A CPI do Crime Organizado vota nesta terça-feira (14) o relatório final que pede o indiciamento de três ministros do Supremo Tribunal Federal e do procurador-geral da República.
O documento, elaborado pelo senador Alessandro Vieira (MDB-SE), enquadra os ministros Dias Toffoli, Alexandre de Moraes e Gilmar Mendes em critérios de descumprimento da lei. O PGR Paulo Gonet também consta na lista de indiciados proposta pelo relator.
A votação ocorre ainda nesta terça, data definida como prazo final para o encerramento dos trabalhos da comissão.
O que está sendo votado
O texto submetido à comissão nesta terça não é o relatório definitivo da CPI — é a proposta do relator, que ainda precisa ser aprovada pelos demais membros.

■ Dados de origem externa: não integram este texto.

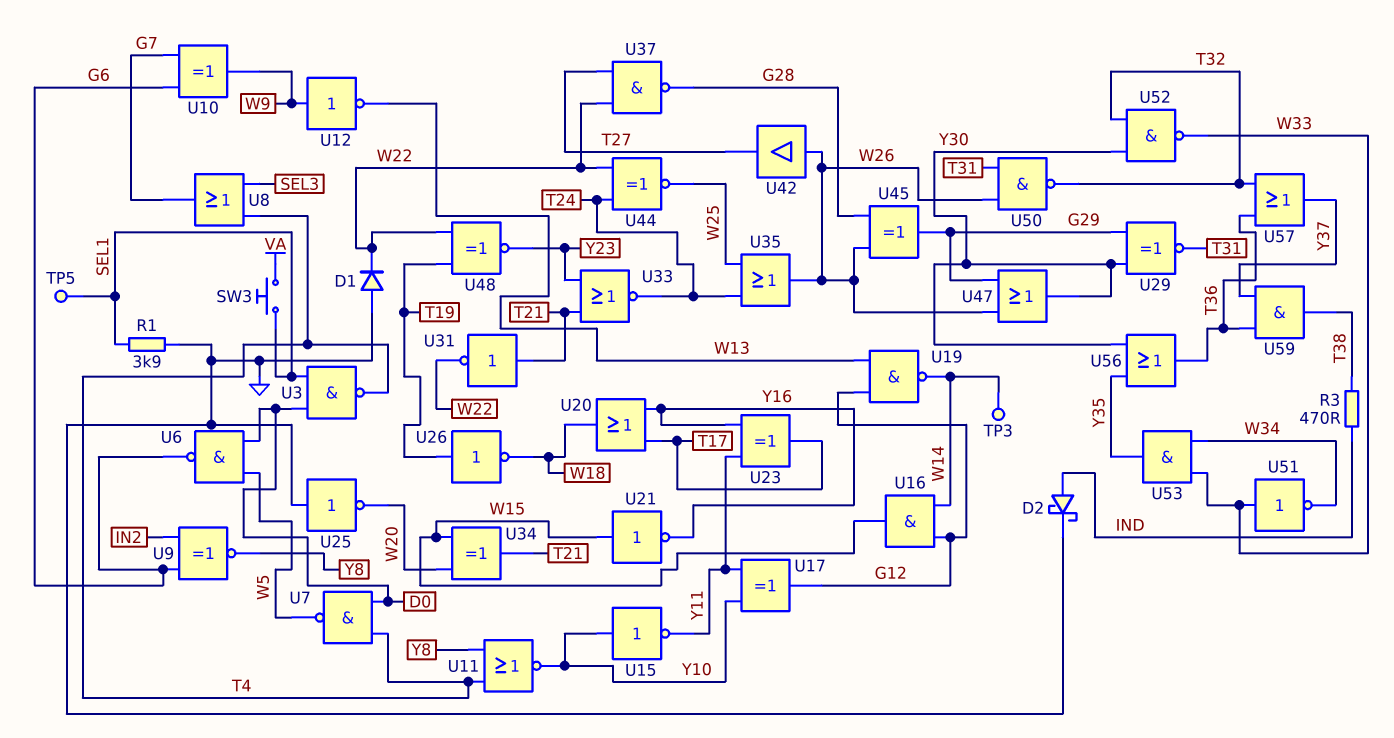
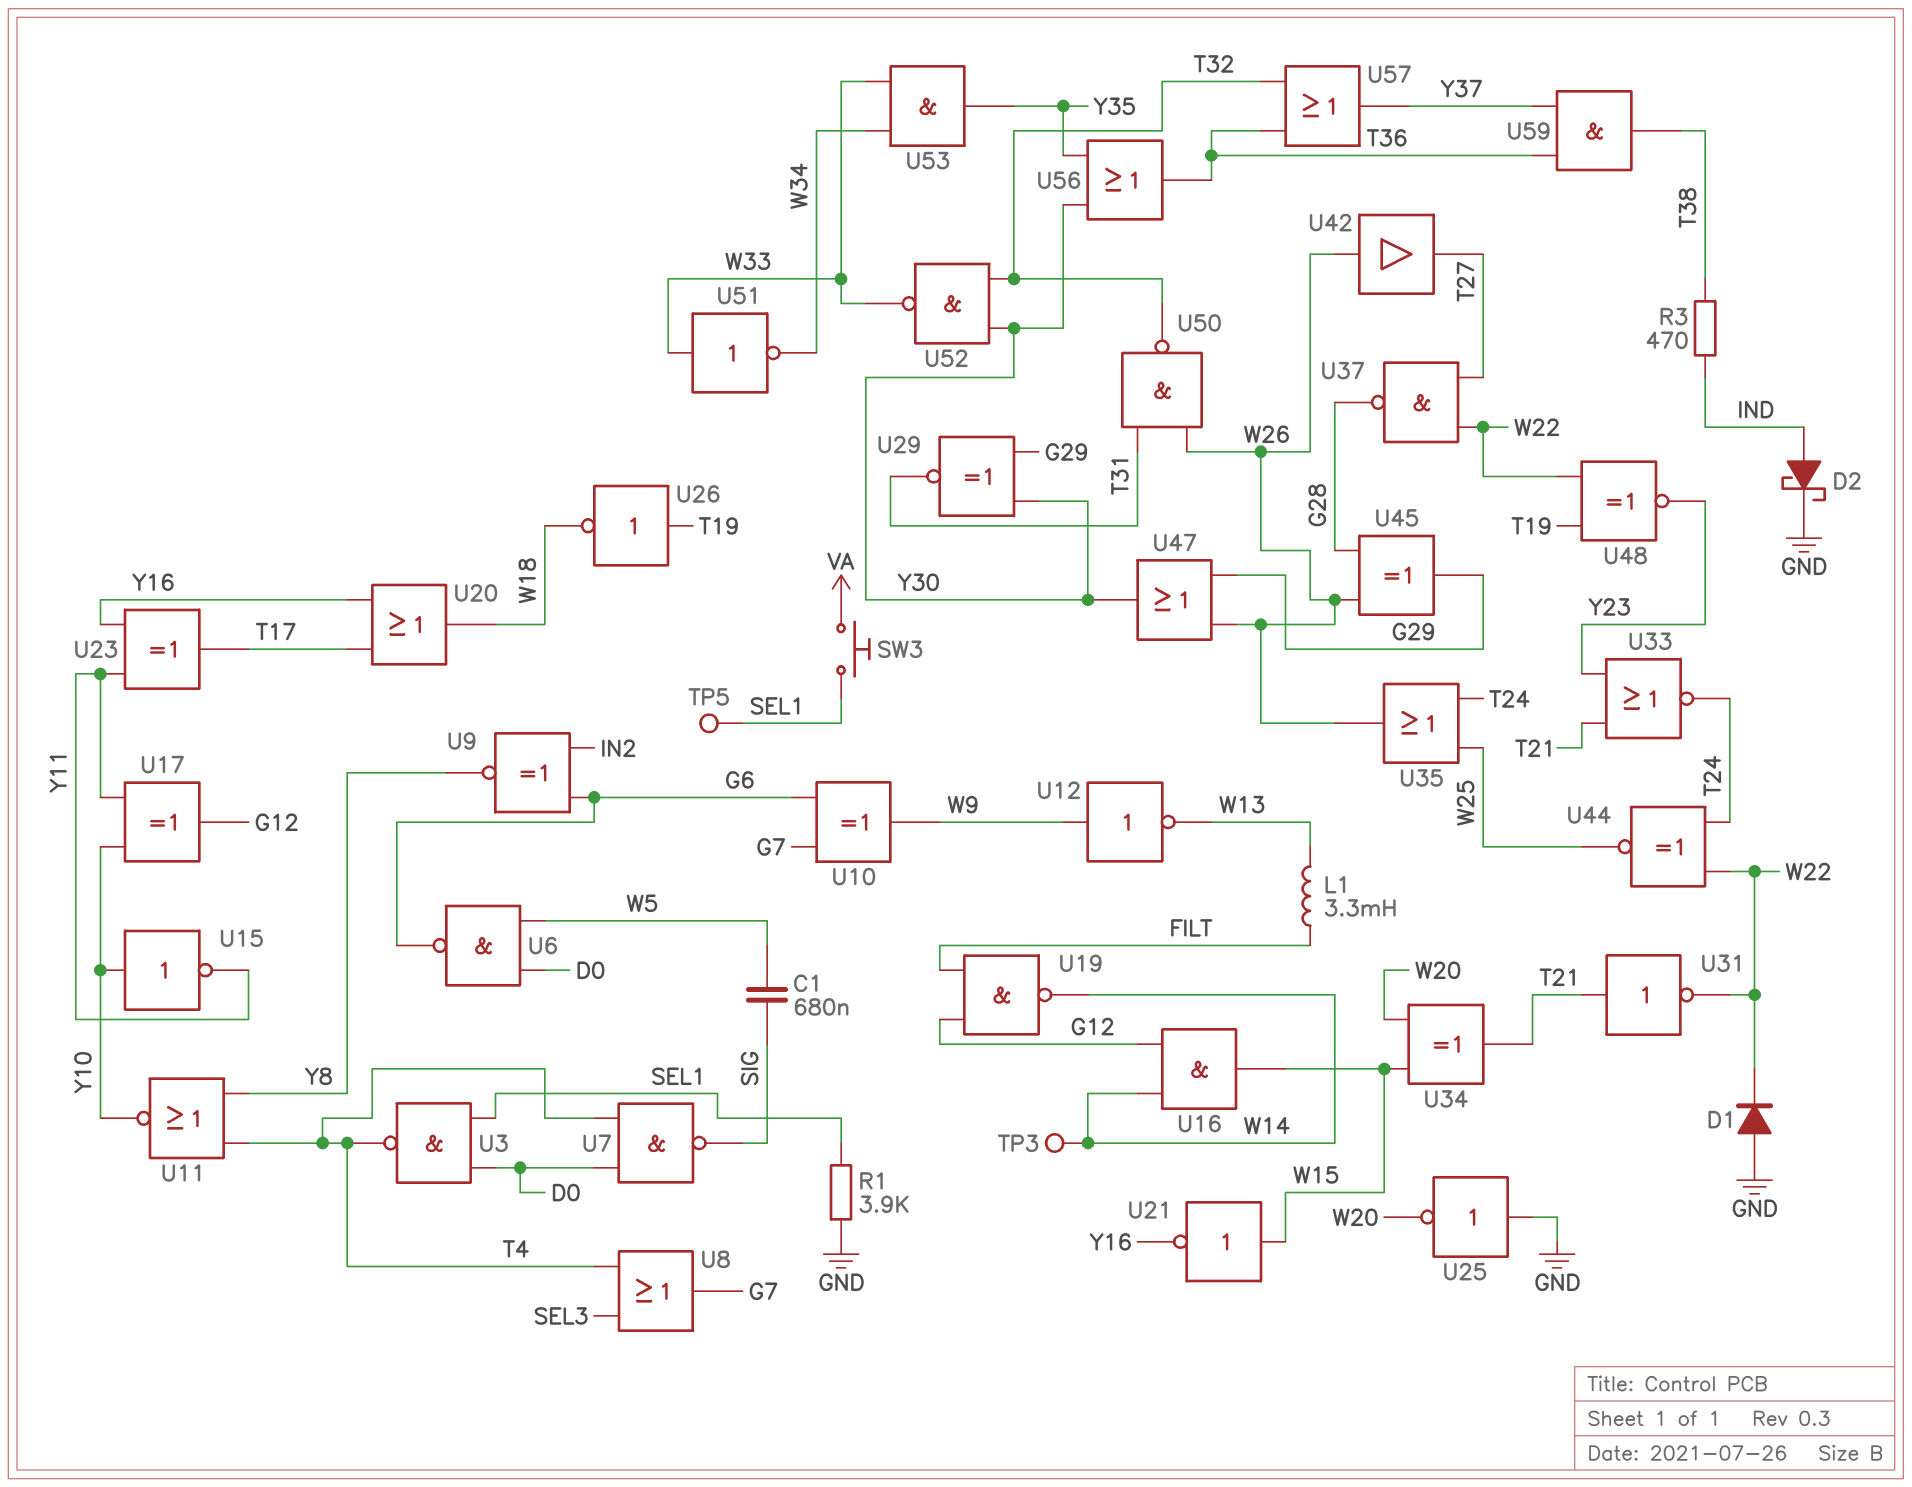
C1: none -> 680nF (SIG, W5)
L1: none -> 3.3mH (FILT, W13)
U7: NAND (in D0, in T4, out W5) -> NAND (in D0, in T4, out SIG)
U19: NAND (in G12, in W13, out W14) -> NAND (in FILT, in G12, out W14)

A comissão pode aceitar, rejeitar ou modificar os indiciamentos e recomendações sugeridos por Vieira antes de referendar o documento final.
O senador já havia protocolado o texto nos registros da CPI. Em sua justificativa, cada indiciado é enquadrado em critérios específicos de descumprimento legal, embora o artigo original não detalhe quais condutas foram atribuídas a cada um.
A sessão desta terça já estava marcada como o encerramento formal da comissão: além da votação do relatório, a CPI previa ouvir o ex-governador do Rio Cláudio Castro em seu último depoimento. Confira mais detalhes sobre a última sessão da CPI do Crime e o depoimento de Cláudio Castro.
Pressão de prazo e relatório incompleto
Vieira chegou a esta etapa sob restrição de tempo. O presidente do Senado, Davi Alcolumbre, rejeitou o pedido de prorrogação por 60 dias e impôs o encerramento para esta data — obrigando o relator a entregar o documento com dados que ele mesmo descreveu como incompletos. Veja como Alcolumbre vetou a prorrogação da CPI do Crime Organizado.
Histórico de indiciamentos parlamentares contra o STF
Não é a primeira vez que Toffoli e Alexandre de Moraes aparecem na mira de uma comissão parlamentar. O relator da CPMI do INSS já havia recomendado que a PF e o Ministério Público Federal aprofundassem investigações sobre os dois ministros, apontando vínculos com o banqueiro Daniel Vorcaro. O padrão se repete agora na CPI do Crime, ampliando o alcance para incluir também Gilmar Mendes e o PGR Paulo Gonet. Leia sobre a recomendação de investigação de Toffoli e Moraes na CPMI do INSS.
O indiciamento proposto em relatório de CPI tem peso político e simbólico, mas não equivale a uma acusação formal pelo Ministério Público. O documento é encaminhado às autoridades competentes, que decidem se abrem ou não investigação criminal com base nas evidências reunidas pela comissão.
A votação desta terça-feira marca o desfecho de uma das CPIs mais politicamente carregadas dos últimos anos, com impacto direto sobre as relações entre o Legislativo e o Judiciário no Brasil.